Third, for each candidate we calculated parental National Statistics Socio-Economic Classification (NS-SEC) based on applicant responses to the self-report questions used by the Office of National Statistics (ONS) [23] undertaken during the UKCAT registration process. Applicants were allocated to one of five NS-SEC groups based on the highest NS-SEC of either parent. NS-SEC differs from the previous Registrar General Classification of occupation. Firstly, it is not strictly linear. NS-SEC 1 (higher managerial, administrative and professional occupations) and NS-SEC 2 (intermediate occupations) can be considered higher SES and NS-SEC 4 (lower supervisory and technical occupations) and NS-SEC 5 (semi-routine and routine occupations) lower SES, but NS-SEC 3 (small employers and own account workers) is a distinct occupational group which is not ordered in the same way. Secondly when considering the most affluent group in both classification systems, NS-SEC 1 is a broader, numerically larger group than the previous social class 1, including both traditional professional occupations like medicine and law and modern professional occupations like nursing and teaching, as well as senior management.
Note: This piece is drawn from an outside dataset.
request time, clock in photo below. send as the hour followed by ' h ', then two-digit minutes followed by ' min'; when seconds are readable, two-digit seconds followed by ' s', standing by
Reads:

The proportion of the UK population in the five categories in 2011 was NS-SEC 1 41.4 %, NS-SEC 2 12.7 %, NS-SEC 3 9.4 %, NS-SEC 4 6.9 % and NS-SEC 5 25.2 % [24]. Unlike IMD and school type, NS-SEC is an individual measure of SES, but completion of the NS-SEC questions during registration is voluntary so this information is not available for all applicants with approximately 10 % of data missing for school-leaver applicants in the period examined.
Data analysis
For each country and for the UK as a whole, we calculated the percentage of applicants from each decile of IMD score (equal tenths of postcodes ranked in ascending order of affluence), each school type and each NS-SEC category. For IMD and NS-SEC, we then estimated an ‘application ratio’ which is the ratio of the proportion of applicants in each subcategory to the expected proportion of the population in that subcategory (akin to the standardised admission ratio proposed by Seyan et al) [25]. This process was repeated for the percentage of applicants who received an accepted offer, with a ‘selection ratio’ estimated which is the ratio of the proportion of applicants with an accepted offer in each subcategory to the proportion of all applicants in that subcategory. To further examine the distribution of applicant by SES, we calculated the percentage of applicants and the percentages of applicants with an accepted offer for 100 equally sized groups of postcodes ranked in ascending order of affluence by IMD, and examined how school type and NS-SEC were distributed across the range of IMD. Finally, we defined a single binary measure of participation by applicants from less affluent families as an applicant having parents in NS-SEC 4 or 5 (lower supervisory and technical, and semi-routine and routine occupations), and examined how the percentage of applicants and accepted offers made to this group varied between the 22 medical schools. Data were analysed in a web-based safe haven managed by the Health Informatics Centre, University of Dundee, under data governance rules established by the UKCAT Consortium. The study was reviewed and approved by the University of St Andrews Teaching and Research Ethics Committee. Analysis was carried out in IBM SPSS v11.